Exercise input>
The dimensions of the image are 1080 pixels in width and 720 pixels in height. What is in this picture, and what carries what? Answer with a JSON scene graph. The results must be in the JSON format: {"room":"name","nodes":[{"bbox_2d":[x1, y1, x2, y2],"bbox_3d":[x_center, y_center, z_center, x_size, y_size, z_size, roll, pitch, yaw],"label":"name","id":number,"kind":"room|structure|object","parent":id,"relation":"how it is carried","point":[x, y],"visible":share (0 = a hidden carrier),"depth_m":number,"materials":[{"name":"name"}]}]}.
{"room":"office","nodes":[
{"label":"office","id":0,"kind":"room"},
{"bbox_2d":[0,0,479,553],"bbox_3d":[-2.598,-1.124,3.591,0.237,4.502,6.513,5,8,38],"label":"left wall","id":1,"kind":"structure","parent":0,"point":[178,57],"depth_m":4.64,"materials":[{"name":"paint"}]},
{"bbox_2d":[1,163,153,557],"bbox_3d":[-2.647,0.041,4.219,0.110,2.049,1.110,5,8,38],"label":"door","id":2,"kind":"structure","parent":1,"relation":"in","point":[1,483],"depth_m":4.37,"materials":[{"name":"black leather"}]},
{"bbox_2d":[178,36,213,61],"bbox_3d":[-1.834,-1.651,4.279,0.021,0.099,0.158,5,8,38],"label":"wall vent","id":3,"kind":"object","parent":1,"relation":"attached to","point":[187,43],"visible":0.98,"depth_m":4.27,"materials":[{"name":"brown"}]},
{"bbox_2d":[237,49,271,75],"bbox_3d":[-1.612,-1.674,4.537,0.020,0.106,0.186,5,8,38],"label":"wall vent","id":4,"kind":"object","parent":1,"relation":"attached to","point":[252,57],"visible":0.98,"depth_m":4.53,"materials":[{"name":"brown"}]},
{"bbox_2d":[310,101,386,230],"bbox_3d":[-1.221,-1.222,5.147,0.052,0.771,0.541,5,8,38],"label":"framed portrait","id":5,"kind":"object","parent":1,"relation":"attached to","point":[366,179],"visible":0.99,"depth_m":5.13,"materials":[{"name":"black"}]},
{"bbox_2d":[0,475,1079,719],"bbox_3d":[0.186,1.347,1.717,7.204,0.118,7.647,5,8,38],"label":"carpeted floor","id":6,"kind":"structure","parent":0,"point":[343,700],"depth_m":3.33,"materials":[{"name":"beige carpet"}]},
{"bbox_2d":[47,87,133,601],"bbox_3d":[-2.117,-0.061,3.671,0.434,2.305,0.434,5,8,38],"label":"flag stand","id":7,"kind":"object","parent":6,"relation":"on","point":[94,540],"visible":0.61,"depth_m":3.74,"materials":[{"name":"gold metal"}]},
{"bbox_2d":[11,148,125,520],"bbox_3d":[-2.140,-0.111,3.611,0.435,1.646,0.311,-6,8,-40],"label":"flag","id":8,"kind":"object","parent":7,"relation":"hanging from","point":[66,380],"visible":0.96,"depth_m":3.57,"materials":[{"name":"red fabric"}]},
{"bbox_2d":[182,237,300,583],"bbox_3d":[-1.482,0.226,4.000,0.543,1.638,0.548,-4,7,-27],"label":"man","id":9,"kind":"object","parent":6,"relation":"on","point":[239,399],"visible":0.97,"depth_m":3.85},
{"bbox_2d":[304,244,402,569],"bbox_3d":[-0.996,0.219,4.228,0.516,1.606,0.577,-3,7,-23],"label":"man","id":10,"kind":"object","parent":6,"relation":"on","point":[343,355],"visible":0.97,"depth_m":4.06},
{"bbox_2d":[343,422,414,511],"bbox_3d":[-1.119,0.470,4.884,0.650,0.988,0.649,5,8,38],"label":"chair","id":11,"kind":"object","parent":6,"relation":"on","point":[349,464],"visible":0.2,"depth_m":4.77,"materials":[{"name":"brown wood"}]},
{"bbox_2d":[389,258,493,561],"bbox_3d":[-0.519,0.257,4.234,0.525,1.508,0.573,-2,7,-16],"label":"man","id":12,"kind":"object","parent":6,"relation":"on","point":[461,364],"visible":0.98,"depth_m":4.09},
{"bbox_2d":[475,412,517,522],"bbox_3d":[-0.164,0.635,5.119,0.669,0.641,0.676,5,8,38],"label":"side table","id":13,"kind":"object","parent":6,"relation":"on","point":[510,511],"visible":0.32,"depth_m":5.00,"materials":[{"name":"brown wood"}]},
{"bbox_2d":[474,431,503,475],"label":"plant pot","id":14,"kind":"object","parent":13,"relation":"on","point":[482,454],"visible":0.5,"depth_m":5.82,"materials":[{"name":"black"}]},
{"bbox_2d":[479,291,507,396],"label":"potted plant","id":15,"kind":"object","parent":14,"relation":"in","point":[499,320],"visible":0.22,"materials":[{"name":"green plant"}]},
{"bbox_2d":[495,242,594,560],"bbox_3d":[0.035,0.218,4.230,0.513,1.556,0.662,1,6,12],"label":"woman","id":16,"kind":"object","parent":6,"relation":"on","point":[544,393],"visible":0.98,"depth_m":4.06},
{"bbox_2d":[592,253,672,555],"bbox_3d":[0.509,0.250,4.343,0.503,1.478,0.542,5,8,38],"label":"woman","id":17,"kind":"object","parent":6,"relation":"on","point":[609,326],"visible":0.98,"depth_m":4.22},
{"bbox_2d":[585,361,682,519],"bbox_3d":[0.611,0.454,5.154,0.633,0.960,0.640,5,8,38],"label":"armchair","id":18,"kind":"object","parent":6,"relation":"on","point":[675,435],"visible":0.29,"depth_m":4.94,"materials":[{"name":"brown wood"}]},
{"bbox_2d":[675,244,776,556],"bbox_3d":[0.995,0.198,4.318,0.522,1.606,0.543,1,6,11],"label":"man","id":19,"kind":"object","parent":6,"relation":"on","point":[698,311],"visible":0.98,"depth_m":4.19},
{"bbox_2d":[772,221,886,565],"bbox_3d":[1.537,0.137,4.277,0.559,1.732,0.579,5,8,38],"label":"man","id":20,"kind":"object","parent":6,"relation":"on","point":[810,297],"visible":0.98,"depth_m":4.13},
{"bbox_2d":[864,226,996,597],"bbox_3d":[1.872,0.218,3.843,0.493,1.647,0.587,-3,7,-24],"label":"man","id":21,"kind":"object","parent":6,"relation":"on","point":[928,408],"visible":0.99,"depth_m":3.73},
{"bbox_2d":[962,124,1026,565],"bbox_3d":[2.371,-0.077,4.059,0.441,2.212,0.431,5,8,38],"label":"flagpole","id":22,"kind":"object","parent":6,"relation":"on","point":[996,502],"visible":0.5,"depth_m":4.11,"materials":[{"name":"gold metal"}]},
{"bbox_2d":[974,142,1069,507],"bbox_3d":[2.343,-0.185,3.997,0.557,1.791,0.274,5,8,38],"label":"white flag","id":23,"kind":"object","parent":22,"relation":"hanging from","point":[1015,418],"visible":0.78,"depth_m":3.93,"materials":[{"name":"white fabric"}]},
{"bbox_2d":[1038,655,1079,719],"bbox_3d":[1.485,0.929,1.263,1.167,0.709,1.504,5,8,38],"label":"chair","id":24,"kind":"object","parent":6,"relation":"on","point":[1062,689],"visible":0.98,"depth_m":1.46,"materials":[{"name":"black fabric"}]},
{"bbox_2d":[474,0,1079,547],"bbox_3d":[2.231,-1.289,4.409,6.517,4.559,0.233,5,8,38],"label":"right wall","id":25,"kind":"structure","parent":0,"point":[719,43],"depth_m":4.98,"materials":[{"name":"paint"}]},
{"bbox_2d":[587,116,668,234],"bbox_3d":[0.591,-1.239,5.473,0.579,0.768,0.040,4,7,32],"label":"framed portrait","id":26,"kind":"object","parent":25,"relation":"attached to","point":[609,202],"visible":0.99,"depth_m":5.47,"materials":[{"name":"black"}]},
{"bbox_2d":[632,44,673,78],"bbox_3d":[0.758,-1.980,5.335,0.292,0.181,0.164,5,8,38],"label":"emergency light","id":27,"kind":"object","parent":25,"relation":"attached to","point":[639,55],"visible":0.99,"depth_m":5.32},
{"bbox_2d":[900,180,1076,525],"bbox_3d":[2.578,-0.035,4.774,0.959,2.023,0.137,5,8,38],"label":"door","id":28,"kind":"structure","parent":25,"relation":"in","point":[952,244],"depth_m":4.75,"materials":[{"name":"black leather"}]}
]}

The problem> Lines with the string "paint": pick each one out of the material and return it.

Response area>
{"bbox_2d":[0,0,479,553],"bbox_3d":[-2.598,-1.124,3.591,0.237,4.502,6.513,5,8,38],"label":"left wall","id":1,"kind":"structure","parent":0,"point":[178,57],"depth_m":4.64,"materials":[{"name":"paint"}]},
{"bbox_2d":[474,0,1079,547],"bbox_3d":[2.231,-1.289,4.409,6.517,4.559,0.233,5,8,38],"label":"right wall","id":25,"kind":"structure","parent":0,"point":[719,43],"depth_m":4.98,"materials":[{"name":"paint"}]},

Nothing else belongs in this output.